This morning I have learned a lot about HAL. I have been trying to get the brightness up/down controls on my laptop to work (they need to use a non-standard Nvidia interface).
If you have the same laptop then these are the steps I went through to get it work. Disclaimer: your mileage may vary; no warranty; may be somewhat Arch Linux specific.
First we need to make sure the kernel sends the right key symbols, which it doesn’t by default. Add the following to /etc/rc.local
setkeycodes e008 225 e009 224
Here e008 and e009 are the scancodes, and 225 and 224 are the keysyms we want them translated to.
Next we need to get HAL to recognize the Samsung Q320 and handle it specially. Copy 10-samsung-q320-brightness.fdi to /etc/hal/fdi/information/
.
Now restart HAL and this file should be loaded (you can check with /usr/lib/hal/hald-generate-fdi-cache --verbose 2>&1 | grep samsung
). This does two things: it sets the access_method
for the brightness control to a special value “samsung-q320” rather than the default “generic” – we’ll check for this later; it also removes the key that tells HAL to look for the brightness control under /sys
– this doesn’t work. Check this has worked by running lshal | grep samsung-q320
.
Now, HAL uses two scripts to handle getting and setting the brightness. These are hal-system-lcd-get-brightness
and hal-system-lcd-set-brightness
located in /usr/lib/hal/scripts
. We’re going to hack them so they use smartdimmer
(from the nvclock
package). Apply this patch to hal-system-lcd-get-brightness
:
--- hal-system-lcd-get-brightness.old 2009-07-07 11:42:25.000000000 +0100 +++ hal-system-lcd-get-brightness 2009-07-07 13:10:17.000000000 +0100 @@ -9,6 +9,10 @@ . hal-functions +if [ "$HAL_PROP_LAPTOP_PANEL_ACCESS_METHOD" = "samsung-q320" ]; then + exit `smartdimmer -g | awk '/SmartDimmer level: / {print int(($3 - 15) / 5)}'` +fi + # Check for environment variables if [ -z "$HAL_PROP_LAPTOP_PANEL_ACCESS_METHOD" -a -z "$HAL_PROP_LINUX_SYSFS_PATH" ]; then echo "org.freedesktop.Hal.Device.UnknownError" >&2
This checks the special key we set earlier, and if it is set we query setdimmer
for the current brightness and munge it into a number between 0 and 17 (there are 18 brightness levels on this backlight). A similar patch for hal-system-lcd-set-brightness
:
--- hal-system-lcd-set-brightness.old 2009-07-07 11:28:32.000000000 +0100 +++ hal-system-lcd-set-brightness 2009-07-07 16:48:16.000000000 +0100 @@ -30,5 +30,10 @@ export value +if [ "$HAL_PROP_LAPTOP_PANEL_ACCESS_METHOD" = "samsung-q320" ]; then + smartdimmer -s `expr $value \* 5 + 15` + exit +fi + hal_check_priv org.freedesktop.hal.power-management.lcd-panel hal_exec_backend
Now you should be able to test this using any HAL-enabled brightness setter (e.g. GNOME Power Manager).
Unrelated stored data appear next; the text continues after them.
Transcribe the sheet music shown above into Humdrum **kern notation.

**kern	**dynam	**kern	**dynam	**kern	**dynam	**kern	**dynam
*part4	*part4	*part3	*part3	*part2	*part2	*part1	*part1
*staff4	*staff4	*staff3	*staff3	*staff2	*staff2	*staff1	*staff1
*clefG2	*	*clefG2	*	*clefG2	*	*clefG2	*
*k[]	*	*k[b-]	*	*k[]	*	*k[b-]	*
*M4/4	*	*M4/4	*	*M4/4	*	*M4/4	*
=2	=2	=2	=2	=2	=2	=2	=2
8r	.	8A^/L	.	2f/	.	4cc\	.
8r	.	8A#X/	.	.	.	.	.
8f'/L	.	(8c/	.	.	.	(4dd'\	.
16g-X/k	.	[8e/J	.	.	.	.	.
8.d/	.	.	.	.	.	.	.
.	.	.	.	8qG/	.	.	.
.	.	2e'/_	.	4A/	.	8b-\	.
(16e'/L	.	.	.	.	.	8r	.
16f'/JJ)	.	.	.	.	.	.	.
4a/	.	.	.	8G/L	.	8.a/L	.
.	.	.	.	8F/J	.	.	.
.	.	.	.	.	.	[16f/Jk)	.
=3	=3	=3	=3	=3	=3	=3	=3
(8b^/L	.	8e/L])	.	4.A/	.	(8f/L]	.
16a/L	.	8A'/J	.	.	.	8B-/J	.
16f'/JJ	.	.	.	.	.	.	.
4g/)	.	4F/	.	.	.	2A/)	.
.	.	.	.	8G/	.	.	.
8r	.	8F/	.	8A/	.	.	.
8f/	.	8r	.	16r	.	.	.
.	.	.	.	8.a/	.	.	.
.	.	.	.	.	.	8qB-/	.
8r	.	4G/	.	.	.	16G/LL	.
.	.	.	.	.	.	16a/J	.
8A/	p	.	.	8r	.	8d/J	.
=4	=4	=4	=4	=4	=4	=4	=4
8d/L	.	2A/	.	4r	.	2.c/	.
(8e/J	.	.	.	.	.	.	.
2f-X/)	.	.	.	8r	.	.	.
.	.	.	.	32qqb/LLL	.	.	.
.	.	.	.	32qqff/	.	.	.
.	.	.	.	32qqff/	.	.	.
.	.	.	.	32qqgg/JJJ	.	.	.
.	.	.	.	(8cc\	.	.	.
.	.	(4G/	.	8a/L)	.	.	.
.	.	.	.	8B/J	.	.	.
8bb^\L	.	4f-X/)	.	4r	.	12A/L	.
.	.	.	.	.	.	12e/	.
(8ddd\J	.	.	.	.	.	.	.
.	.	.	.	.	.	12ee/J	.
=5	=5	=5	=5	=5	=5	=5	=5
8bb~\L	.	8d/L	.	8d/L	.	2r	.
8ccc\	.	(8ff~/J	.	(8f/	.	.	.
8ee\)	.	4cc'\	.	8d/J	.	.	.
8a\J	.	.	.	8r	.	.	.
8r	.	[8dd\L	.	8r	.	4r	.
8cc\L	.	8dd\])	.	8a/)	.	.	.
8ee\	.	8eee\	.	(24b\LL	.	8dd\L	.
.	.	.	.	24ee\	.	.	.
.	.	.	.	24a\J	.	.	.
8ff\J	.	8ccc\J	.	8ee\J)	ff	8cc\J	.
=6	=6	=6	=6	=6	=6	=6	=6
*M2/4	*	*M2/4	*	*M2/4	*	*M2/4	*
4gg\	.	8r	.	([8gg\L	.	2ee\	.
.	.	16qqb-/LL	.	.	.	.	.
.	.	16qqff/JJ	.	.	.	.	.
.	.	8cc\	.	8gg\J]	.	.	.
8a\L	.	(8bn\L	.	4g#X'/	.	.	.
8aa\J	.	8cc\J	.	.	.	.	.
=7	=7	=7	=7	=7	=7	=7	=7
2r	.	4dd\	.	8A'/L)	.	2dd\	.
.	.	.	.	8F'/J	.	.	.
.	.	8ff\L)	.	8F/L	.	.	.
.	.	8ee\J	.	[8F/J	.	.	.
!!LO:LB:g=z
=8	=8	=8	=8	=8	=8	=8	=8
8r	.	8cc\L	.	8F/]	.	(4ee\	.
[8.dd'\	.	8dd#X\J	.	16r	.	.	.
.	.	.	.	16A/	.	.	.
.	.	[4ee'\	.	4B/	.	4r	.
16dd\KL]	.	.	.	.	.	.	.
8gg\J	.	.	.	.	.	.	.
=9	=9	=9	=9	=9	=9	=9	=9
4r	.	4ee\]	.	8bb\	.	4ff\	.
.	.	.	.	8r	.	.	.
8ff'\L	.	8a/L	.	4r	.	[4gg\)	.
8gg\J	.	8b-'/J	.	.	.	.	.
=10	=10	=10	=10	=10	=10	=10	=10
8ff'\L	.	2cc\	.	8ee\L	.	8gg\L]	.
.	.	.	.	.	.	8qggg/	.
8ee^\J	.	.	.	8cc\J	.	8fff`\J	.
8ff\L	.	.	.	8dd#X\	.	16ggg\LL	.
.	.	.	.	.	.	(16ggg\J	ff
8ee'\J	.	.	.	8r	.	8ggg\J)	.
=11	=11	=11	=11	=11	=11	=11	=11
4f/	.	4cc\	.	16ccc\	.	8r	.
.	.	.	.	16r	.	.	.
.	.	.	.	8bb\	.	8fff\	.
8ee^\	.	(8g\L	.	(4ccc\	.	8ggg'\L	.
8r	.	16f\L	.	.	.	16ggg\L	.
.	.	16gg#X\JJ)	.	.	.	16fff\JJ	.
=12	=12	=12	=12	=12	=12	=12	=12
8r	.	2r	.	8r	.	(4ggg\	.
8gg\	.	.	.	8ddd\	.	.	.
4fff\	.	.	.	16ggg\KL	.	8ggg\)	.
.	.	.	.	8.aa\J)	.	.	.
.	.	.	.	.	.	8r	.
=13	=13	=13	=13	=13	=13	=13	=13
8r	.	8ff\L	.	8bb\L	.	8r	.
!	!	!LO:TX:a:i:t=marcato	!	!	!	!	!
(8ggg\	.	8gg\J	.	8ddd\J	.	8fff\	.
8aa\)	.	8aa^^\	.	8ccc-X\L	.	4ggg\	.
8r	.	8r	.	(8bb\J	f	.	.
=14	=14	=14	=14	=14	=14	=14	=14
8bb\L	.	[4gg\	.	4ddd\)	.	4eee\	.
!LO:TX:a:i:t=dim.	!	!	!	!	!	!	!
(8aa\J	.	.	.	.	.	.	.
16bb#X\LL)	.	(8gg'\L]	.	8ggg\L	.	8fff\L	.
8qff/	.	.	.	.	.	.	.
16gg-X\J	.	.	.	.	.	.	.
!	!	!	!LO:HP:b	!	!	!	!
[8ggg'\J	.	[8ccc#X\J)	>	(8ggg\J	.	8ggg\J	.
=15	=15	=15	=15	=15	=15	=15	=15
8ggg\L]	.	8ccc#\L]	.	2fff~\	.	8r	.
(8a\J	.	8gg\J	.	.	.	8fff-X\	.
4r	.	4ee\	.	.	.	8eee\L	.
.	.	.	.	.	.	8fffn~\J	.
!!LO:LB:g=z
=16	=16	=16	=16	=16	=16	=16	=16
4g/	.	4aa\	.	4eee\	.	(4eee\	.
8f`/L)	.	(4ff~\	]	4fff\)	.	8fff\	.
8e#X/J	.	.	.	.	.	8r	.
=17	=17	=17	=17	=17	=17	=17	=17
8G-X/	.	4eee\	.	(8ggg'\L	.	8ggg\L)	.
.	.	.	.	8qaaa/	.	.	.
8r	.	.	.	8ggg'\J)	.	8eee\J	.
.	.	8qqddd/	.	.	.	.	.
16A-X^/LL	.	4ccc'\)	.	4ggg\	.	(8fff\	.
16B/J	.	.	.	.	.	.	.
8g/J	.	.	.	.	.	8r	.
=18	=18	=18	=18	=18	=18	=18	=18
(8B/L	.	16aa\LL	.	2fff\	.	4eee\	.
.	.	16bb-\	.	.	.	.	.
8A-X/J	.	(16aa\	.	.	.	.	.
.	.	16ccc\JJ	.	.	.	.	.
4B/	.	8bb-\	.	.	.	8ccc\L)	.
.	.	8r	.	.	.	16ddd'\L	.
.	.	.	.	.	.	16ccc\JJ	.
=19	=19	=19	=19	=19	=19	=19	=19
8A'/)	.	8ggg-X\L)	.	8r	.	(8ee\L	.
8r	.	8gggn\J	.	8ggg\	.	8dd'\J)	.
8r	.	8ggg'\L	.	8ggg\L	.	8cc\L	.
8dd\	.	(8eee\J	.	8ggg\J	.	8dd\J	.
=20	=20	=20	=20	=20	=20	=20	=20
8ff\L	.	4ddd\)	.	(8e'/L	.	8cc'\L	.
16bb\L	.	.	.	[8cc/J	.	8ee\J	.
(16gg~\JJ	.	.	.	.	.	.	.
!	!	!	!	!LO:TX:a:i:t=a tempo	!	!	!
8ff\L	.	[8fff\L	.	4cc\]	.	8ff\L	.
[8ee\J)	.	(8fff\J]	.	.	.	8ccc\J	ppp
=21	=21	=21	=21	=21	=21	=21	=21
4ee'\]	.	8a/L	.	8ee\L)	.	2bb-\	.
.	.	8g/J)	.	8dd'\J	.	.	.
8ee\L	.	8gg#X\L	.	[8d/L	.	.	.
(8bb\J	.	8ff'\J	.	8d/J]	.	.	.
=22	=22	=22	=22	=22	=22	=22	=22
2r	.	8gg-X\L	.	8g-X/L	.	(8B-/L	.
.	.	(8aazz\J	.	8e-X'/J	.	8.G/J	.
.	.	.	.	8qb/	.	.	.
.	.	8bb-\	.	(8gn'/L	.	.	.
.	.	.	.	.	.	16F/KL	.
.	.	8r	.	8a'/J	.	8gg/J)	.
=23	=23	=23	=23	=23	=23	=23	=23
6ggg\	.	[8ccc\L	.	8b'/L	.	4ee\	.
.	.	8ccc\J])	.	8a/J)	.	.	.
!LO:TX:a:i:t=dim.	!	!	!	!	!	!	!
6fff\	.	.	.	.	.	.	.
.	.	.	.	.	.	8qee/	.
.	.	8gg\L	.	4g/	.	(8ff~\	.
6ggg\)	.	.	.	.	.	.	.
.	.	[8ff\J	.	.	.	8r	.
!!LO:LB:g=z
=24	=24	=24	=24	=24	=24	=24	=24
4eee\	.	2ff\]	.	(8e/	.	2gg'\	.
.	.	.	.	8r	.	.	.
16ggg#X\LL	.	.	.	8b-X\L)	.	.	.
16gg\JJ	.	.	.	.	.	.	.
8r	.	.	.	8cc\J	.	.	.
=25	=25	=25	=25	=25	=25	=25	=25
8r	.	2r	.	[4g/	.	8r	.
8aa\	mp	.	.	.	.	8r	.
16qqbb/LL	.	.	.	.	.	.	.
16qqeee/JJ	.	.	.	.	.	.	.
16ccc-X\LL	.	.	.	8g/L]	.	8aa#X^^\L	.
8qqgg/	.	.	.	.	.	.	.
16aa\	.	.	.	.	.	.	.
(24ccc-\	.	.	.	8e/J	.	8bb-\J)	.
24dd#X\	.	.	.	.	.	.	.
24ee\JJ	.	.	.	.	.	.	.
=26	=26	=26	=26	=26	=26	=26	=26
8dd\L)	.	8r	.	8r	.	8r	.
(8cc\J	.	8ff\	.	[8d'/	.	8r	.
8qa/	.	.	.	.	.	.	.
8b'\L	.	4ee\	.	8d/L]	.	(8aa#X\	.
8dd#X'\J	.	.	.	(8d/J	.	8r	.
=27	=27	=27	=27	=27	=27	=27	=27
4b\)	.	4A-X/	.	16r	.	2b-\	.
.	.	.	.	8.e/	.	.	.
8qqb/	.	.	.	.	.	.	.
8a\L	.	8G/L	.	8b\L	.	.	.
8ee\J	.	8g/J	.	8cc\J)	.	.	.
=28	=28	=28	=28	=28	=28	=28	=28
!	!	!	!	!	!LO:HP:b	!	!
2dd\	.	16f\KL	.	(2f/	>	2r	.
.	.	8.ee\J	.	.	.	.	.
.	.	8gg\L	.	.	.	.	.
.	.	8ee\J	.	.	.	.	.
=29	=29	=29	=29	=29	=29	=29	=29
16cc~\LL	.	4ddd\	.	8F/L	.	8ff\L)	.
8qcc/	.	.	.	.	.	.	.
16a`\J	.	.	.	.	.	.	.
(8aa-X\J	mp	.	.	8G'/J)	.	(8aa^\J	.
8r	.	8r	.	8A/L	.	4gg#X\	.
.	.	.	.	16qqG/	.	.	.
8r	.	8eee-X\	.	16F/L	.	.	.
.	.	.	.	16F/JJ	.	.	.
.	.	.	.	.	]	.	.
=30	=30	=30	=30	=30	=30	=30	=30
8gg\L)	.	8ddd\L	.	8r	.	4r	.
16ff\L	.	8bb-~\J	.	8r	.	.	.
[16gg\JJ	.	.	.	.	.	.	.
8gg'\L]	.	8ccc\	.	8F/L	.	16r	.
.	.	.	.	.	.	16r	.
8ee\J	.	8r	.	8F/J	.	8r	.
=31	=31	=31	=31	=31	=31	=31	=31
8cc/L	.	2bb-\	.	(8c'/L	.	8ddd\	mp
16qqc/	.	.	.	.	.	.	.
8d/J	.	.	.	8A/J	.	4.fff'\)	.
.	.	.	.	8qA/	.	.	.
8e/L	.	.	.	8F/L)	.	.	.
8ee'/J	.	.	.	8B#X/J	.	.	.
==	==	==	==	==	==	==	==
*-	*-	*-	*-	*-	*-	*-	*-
I had a strange problem with the GPM in Arch: it refused to change the brightness away from 50%. I got the GPM source from ABS to try and debug it, but when I built it from source it worked fine. Hmm.
Have you been able to get the q320 to charge usb devices when powered off (a feature samsung claims the q320 can do)?
I have enabled the feature in bios, but no luck as of yet – how about you?
August 20, 2009 @ 4:12 am
I can’t get it to work either. I noticed the BIOS option said “sleep” rather than “powered off”, so maybe it actually only works when the device is suspended?
I find it really strange that it would require the OS to set something up…
August 23, 2009 @ 8:12 am
sweet thank you, I have been looking for something like this for quite a while. It works also for the Q310.